### What to work on
Please write out all the entries exactly, without the pictures.

### Supplied material
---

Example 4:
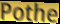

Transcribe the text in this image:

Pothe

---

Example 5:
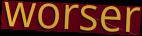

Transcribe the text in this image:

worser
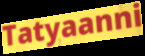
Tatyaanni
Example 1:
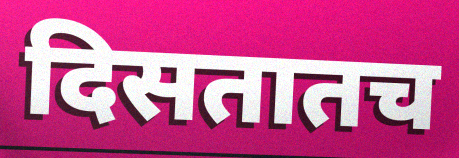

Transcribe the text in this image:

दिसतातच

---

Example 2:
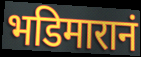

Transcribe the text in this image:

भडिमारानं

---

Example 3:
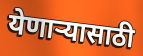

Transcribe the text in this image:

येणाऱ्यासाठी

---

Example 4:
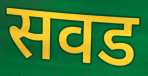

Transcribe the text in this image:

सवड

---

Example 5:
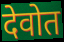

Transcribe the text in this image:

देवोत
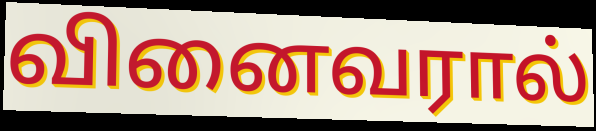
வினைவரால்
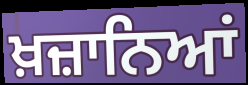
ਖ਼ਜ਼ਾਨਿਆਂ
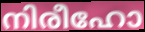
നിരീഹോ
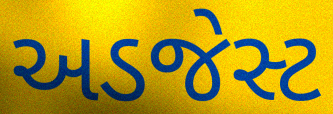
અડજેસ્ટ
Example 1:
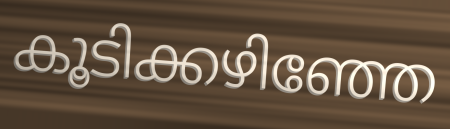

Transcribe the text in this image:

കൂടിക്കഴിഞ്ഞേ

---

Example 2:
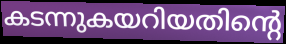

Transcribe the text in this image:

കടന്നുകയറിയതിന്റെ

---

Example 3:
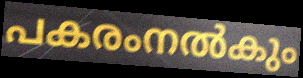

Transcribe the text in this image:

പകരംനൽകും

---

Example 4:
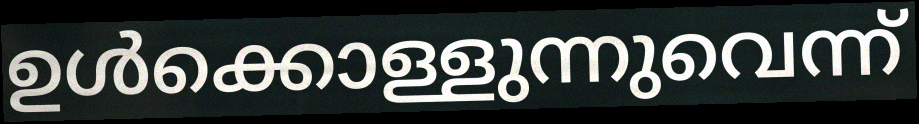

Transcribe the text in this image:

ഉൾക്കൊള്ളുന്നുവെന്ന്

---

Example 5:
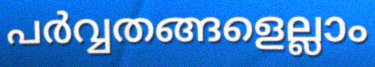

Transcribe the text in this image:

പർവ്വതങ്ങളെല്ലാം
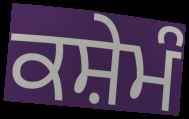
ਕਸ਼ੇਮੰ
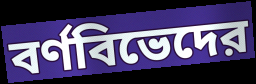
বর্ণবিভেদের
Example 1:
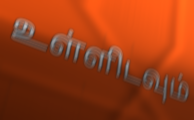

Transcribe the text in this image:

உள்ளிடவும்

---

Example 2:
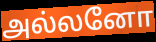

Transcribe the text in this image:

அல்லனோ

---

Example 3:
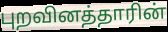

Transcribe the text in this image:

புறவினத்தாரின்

### Answer section
---

Example 4:

Transcribe the text in this image:

Pothe

---

Example 5:

Transcribe the text in this image:

worser
Tatyaanni
Example 1:

Transcribe the text in this image:

दिसतातच

---

Example 2:

Transcribe the text in this image:

भडिमारानं

---

Example 3:

Transcribe the text in this image:

येणाऱ्यासाठी

---

Example 4:

Transcribe the text in this image:

सवड

---

Example 5:

Transcribe the text in this image:

देवोत
வினைவரால்
ਖ਼ਜ਼ਾਨਿਆਂ
നിരീഹോ
અડજેસ્ટ
Example 1:

Transcribe the text in this image:

കൂടിക്കഴിഞ്ഞേ

---

Example 2:

Transcribe the text in this image:

കടന്നുകയറിയതിന്റെ

---

Example 3:

Transcribe the text in this image:

പകരംനൽകും

---

Example 4:

Transcribe the text in this image:

ഉൾക്കൊള്ളുന്നുവെന്ന്

---

Example 5:

Transcribe the text in this image:

പർവ്വതങ്ങളെല്ലാം
ਕਸ਼ੇਮੰ
বর্ণবিভেদের
Example 1:

Transcribe the text in this image:

உள்ளிடவும்

---

Example 2:

Transcribe the text in this image:

அல்லனோ

---

Example 3:

Transcribe the text in this image:

புறவினத்தாரின்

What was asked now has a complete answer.